→ TEXTE À LIRE

————————

Alors, pourquoi avec la Cyberculture il y a un débrayage entre
l’universalité et la totalisation. Et bien, parce que justement,
c’est de nouveau comme avec l’invention de l’écriture,
c’est de nouveau un changement majeur de la pragmatique de la
communication, c’est-à-dire des procédures effectives
et concrètes de la manière dont on communique, c’est
ça qui est en train de changer. Et c’est pour ça
que la culture est en train de changer, car la culture, finalement,
c’est un processus de transmission, un processus de communication
entre des êtres humains, c’est ce qui fait que les êtres
humains ont une histoire, tandis que les animaux n’en ont pas.
Donc c’est bien fondé sur la transmission, sur la mémoire,
sur le partage des informations et des connaissances, et là justement,
on a de nouveaux supports, on a de nouveaux espaces pour partager, transmettre,
enregistrer ses connaissances. C’est pour ça que la culture
est en train de se transformer fondamentalement. Peut être de
manière aussi importante que quand on a inventé l’écriture.

————————

→ DONNÉES DE TRAVAIL
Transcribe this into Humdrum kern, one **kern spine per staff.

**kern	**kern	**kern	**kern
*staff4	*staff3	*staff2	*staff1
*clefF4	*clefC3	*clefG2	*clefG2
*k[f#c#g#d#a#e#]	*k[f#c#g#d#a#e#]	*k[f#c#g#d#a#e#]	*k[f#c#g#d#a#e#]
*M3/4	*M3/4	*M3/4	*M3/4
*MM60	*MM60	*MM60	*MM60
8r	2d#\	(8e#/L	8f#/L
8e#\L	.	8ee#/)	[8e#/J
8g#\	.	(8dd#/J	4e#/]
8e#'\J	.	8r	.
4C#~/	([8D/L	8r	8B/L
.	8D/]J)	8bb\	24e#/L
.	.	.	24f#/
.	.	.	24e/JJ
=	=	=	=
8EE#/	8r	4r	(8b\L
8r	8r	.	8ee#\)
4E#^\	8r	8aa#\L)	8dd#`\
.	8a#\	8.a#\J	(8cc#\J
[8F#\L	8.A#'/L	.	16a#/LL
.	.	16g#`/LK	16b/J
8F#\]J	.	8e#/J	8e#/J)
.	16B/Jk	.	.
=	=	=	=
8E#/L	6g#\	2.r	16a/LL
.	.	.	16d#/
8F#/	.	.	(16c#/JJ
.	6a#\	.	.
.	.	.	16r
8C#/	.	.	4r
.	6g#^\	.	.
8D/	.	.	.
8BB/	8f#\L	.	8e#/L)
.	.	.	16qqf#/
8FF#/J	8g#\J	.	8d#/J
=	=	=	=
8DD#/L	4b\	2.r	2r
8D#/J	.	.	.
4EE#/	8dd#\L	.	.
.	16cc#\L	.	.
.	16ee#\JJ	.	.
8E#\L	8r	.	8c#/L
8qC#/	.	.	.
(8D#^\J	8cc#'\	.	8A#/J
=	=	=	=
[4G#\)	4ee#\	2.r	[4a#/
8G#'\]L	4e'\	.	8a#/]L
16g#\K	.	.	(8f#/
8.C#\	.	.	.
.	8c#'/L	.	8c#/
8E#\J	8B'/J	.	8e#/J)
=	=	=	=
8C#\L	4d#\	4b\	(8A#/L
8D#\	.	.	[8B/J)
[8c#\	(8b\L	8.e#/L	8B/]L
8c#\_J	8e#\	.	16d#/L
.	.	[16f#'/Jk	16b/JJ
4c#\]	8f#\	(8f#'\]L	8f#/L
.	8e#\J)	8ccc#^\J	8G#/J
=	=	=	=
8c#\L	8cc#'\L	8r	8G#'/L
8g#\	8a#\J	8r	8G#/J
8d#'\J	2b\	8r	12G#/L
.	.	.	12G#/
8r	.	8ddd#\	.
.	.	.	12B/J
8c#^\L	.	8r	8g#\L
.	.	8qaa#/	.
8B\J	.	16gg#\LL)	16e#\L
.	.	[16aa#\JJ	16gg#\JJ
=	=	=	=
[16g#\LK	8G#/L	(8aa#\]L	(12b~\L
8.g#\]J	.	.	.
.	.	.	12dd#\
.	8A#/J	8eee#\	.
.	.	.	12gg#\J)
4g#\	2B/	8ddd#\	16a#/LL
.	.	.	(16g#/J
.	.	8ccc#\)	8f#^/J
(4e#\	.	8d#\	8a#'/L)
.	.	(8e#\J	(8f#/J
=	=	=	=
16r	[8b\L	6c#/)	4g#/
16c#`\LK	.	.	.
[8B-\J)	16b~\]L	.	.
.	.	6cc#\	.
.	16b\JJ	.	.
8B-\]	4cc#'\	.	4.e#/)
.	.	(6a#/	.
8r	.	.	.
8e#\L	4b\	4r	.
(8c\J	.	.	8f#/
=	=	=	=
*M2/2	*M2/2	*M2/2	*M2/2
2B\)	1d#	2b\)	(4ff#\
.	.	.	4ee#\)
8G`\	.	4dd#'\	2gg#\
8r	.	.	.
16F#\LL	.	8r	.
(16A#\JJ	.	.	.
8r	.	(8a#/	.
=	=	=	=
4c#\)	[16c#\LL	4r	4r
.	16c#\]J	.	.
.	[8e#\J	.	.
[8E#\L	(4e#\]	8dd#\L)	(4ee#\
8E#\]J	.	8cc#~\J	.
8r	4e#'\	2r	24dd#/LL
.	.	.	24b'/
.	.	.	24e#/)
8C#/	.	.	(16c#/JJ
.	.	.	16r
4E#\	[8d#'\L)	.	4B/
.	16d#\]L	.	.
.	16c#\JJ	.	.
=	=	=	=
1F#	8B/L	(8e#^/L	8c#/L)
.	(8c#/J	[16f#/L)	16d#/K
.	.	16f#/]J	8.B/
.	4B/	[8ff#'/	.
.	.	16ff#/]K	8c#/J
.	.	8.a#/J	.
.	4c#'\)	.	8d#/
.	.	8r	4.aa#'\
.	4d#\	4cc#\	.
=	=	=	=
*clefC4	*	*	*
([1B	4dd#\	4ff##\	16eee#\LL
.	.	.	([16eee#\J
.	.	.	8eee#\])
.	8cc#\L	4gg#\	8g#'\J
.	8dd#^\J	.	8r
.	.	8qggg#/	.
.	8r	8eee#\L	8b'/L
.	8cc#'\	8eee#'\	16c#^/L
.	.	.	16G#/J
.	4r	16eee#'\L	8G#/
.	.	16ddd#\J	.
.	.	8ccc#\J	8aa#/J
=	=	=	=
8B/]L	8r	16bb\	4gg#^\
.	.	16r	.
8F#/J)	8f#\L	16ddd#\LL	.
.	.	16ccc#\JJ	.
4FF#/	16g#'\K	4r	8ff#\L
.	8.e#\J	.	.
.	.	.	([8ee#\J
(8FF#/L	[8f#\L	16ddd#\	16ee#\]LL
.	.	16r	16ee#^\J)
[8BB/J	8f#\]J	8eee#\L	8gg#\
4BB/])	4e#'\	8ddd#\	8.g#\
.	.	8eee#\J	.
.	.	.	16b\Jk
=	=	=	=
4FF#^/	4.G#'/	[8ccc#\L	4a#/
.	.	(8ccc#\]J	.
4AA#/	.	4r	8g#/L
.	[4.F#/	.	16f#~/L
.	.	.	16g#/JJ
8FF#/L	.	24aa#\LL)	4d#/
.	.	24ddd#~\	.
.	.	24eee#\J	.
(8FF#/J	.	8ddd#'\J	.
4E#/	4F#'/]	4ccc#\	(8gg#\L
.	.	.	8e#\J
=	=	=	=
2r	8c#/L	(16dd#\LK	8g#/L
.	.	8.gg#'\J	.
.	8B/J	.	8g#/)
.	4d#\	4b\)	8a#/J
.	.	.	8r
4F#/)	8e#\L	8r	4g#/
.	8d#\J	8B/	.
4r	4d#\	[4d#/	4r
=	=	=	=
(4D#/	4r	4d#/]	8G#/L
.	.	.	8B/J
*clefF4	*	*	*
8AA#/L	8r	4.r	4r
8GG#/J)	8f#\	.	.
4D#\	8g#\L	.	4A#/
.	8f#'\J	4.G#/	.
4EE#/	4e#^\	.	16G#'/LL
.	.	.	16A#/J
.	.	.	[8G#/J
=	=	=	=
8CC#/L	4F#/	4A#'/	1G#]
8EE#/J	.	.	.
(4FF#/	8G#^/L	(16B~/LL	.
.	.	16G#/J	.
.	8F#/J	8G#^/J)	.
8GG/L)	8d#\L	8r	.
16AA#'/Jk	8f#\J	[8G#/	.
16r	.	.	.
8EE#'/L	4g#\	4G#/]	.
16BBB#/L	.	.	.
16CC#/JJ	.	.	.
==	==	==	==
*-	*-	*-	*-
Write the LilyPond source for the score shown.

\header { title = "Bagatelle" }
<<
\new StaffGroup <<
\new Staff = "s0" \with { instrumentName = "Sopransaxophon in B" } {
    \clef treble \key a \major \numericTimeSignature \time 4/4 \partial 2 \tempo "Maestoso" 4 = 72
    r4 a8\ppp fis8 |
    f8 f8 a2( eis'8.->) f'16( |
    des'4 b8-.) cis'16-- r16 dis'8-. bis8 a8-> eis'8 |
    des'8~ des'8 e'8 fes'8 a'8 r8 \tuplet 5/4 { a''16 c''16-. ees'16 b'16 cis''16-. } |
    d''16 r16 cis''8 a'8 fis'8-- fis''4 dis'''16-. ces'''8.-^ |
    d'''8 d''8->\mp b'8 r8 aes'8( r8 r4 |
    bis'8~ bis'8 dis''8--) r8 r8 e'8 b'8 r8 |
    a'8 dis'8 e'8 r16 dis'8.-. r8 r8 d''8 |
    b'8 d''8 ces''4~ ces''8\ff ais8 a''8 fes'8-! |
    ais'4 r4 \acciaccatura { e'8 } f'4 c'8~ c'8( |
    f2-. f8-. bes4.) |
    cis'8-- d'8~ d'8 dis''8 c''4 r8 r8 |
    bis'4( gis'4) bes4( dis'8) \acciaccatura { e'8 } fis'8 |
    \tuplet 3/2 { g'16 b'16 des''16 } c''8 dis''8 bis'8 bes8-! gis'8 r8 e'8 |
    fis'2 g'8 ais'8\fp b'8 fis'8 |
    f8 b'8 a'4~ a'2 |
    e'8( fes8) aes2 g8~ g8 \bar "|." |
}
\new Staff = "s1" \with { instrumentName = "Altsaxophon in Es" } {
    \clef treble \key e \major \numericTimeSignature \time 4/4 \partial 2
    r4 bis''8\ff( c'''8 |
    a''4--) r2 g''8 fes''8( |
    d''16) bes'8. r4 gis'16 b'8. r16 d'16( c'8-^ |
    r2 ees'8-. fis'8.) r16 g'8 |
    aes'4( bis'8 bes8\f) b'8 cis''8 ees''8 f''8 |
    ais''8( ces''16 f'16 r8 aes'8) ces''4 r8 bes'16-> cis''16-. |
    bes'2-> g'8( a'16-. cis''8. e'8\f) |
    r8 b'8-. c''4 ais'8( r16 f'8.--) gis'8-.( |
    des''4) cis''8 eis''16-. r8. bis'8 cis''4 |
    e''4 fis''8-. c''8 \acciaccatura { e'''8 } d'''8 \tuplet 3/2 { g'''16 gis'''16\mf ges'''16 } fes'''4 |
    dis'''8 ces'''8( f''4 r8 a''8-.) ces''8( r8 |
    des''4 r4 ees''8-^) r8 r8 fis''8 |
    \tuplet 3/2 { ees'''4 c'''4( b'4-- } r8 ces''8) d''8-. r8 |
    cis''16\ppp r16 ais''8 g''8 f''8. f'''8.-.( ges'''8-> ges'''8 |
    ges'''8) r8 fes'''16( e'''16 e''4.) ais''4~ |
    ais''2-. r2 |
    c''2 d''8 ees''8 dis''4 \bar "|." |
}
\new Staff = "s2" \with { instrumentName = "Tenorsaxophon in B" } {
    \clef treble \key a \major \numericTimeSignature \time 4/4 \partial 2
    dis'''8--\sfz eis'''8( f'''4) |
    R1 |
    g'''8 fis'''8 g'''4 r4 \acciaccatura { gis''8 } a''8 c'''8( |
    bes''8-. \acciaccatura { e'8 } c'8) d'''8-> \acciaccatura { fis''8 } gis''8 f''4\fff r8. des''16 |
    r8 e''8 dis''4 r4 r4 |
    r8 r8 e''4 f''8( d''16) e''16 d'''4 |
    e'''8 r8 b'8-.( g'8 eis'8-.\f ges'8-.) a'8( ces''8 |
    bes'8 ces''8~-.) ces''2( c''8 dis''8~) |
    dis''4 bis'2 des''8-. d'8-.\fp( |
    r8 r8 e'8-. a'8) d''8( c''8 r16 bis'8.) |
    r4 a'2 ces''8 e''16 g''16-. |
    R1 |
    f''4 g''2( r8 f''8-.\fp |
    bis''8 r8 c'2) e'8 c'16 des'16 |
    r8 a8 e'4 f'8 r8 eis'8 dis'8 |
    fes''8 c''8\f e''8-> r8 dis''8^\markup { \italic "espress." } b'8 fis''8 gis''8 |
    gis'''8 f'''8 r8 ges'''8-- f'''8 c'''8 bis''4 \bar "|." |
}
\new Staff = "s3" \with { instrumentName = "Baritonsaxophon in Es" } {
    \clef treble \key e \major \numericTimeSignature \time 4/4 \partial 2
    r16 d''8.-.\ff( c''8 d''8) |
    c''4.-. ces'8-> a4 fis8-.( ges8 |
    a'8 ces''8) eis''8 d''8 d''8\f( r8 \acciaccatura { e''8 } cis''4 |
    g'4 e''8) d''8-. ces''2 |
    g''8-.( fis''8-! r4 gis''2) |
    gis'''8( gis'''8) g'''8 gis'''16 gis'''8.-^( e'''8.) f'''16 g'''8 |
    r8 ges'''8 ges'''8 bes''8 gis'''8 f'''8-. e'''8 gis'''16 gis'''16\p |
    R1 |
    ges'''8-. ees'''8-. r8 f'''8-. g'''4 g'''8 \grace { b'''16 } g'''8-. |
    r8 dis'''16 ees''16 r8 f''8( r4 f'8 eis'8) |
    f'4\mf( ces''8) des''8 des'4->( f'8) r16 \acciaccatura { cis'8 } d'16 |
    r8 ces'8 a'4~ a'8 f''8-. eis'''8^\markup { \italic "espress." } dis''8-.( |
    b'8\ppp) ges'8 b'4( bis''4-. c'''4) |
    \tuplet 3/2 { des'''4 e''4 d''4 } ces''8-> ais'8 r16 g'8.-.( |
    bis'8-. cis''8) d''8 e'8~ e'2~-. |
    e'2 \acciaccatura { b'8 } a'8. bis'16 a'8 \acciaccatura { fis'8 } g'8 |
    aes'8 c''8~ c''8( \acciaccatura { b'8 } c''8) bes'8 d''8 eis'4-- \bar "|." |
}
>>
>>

————————

→ EXERCICES À FAIRE
A) Citez intégralement le passage sur la cyberculture.
B) Rassemblez chaque ligne des rangées qui contient la chaîne « treble ». La casse compte.

→ CORRIGÉ DES EXERCICES
A)
Alors, pourquoi avec la Cyberculture il y a un débrayage entre
l’universalité et la totalisation. Et bien, parce que justement,
c’est de nouveau comme avec l’invention de l’écriture,
c’est de nouveau un changement majeur de la pragmatique de la
communication, c’est-à-dire des procédures effectives
et concrètes de la manière dont on communique, c’est
ça qui est en train de changer. Et c’est pour ça
que la culture est en train de changer, car la culture, finalement,
c’est un processus de transmission, un processus de communication
entre des êtres humains, c’est ce qui fait que les êtres
humains ont une histoire, tandis que les animaux n’en ont pas.
Donc c’est bien fondé sur la transmission, sur la mémoire,
sur le partage des informations et des connaissances, et là justement,
on a de nouveaux supports, on a de nouveaux espaces pour partager, transmettre,
enregistrer ses connaissances. C’est pour ça que la culture
est en train de se transformer fondamentalement. Peut être de
manière aussi importante que quand on a inventé l’écriture.

B)
    \clef treble \key a \major \numericTimeSignature \time 4/4 \partial 2 \tempo "Maestoso" 4 = 72
    \clef treble \key e \major \numericTimeSignature \time 4/4 \partial 2
    \clef treble \key a \major \numericTimeSignature \time 4/4 \partial 2
    \clef treble \key e \major \numericTimeSignature \time 4/4 \partial 2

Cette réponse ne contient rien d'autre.